[Dataset items]
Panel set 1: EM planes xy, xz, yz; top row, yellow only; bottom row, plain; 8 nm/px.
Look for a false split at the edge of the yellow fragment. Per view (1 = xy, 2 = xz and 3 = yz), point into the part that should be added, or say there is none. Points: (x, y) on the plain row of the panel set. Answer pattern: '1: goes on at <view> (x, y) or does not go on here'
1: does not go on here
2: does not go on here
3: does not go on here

Aim of the exercise: The records above should be reproduced in full, exactly as they read.

Answer:
Panel set 1: EM planes xy, xz, yz; top row, yellow only; bottom row, plain; 8 nm/px.
Look for a false split at the edge of the yellow fragment. Per view (1 = xy, 2 = xz and 3 = yz), point into the part that should be added, or say there is none. Points: (x, y) on the plain row of the panel set. Answer pattern: '1: goes on at <view> (x, y) or does not go on here'
1: does not go on here
2: does not go on here
3: does not go on here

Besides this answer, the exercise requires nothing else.